Der gute Diktator

Die Reaktion der USA auf die Erhebung in Ägypten unterscheidet sich merklich von der auf die Proteste im Iran vor anderthalb Jahren. Die Haltung der Amerikaner steht überdies in scharfem Kontrast zu der Vision, die Barack Obama in seiner Kairoer Rede entwarf. Von Joseph Mayton

Die Reaktion der USA auf die Erhebung in Ägypten unterscheidet sich merklich von der auf die Proteste im Iran vor anderthalb Jahren. Die Haltung der Amerikaner steht überdies in scharfem Kontrast zu der Vision, die Barack Obama in seiner Kairoer Rede vom Juni 2009 entwarf. Warum dies der Fall ist, untersucht Joseph Mayton aus Kairo.

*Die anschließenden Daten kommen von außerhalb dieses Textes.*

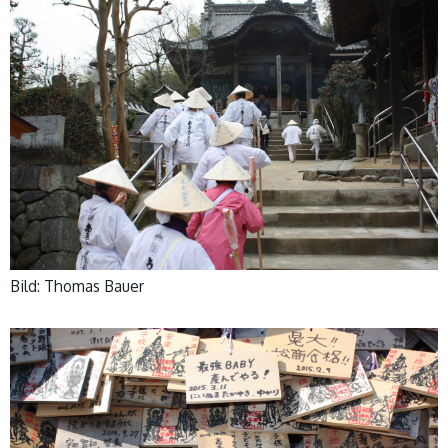
Bild: Thomas Bauer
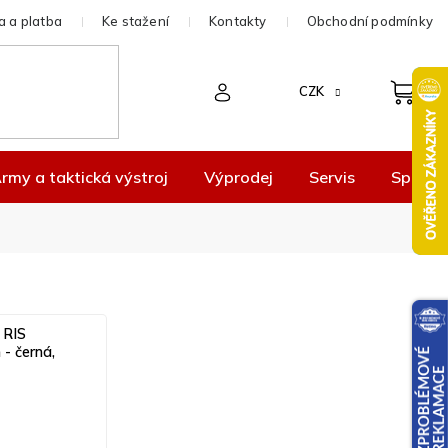
 a platba
Ke stažení
Kontakty
Obchodní podmínky
CZK
rmy a taktická výstroj
Výprodej
Servis
Spolup
 RIS
- černá,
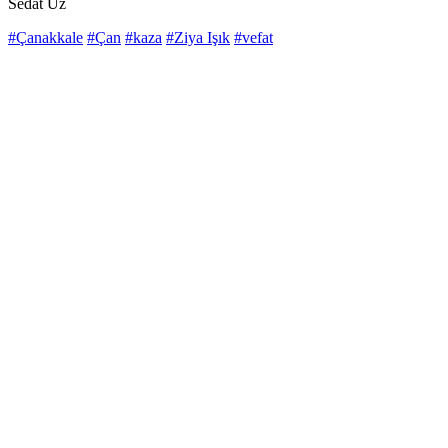
Sedat Uz
#Çanakkale
#Çan
#kaza
#Ziya Işık
#vefat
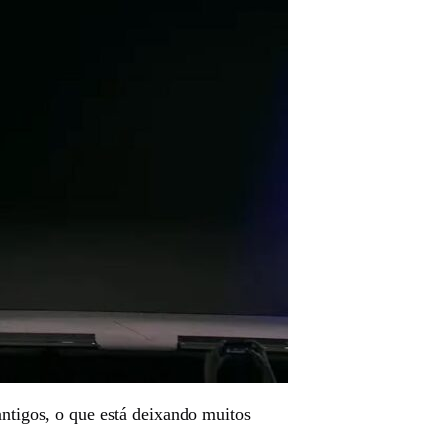
antigos, o que está deixando muitos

US-Präsident Obama bei Hosni Mubarak in Kairo; Foto: AP
Politische Allianzen auf Kosten des Volkes: die ägyptische Demokratiebewegung kritisiert die moderate Haltung der USA gegenüber dem ägyptischen Diktator.

​​ Am 13. Juni 2009 erhoben sich nach einer fingierten Wahl, die die Macht im eisernen Griff von Präsident Mahmud Ahmadinedschad bewahrte, Hunderttausende Iraner gegen die mutmaßliche Wahlfälschung und protestierten massiv gegen das Regime und die Korruption im Land. Am 25. Januar 2011 gingen Hunderttausende Ägypter auf die Straße und forderten das Ende von 30 Jahren Korruption, Folter und Einschüchterung durch ihren Unterdrücker, Präsident Hosni Mubarak.

Die weltweite Reaktion auf beide Ereignisse könnte unterschiedlicher nicht ausfallen: 2009 erklärten westliche Staats- und Regierungschefs, US-Präsident Barack Obama eingeschlossen, umgehend ihre Unterstützung der Demonstranten und verurteilten Ahmadinedschad und die iranische Regierung.

Dieses Mal jedoch, als in Ägypten im vergangenen Monat eine ähnliche – wohl umfassendere und größere – Protestbewegung aufblühte, waren aus Washington nur sehr leise Töne zu vernehmen. Die Vereinigten Staaten schickten lediglich ihre Außenministerin Hillary Clinton, um der Welt zu erklären, Ägypten sei "stabil" und dass die USA die Lage sehr genau beobachteten.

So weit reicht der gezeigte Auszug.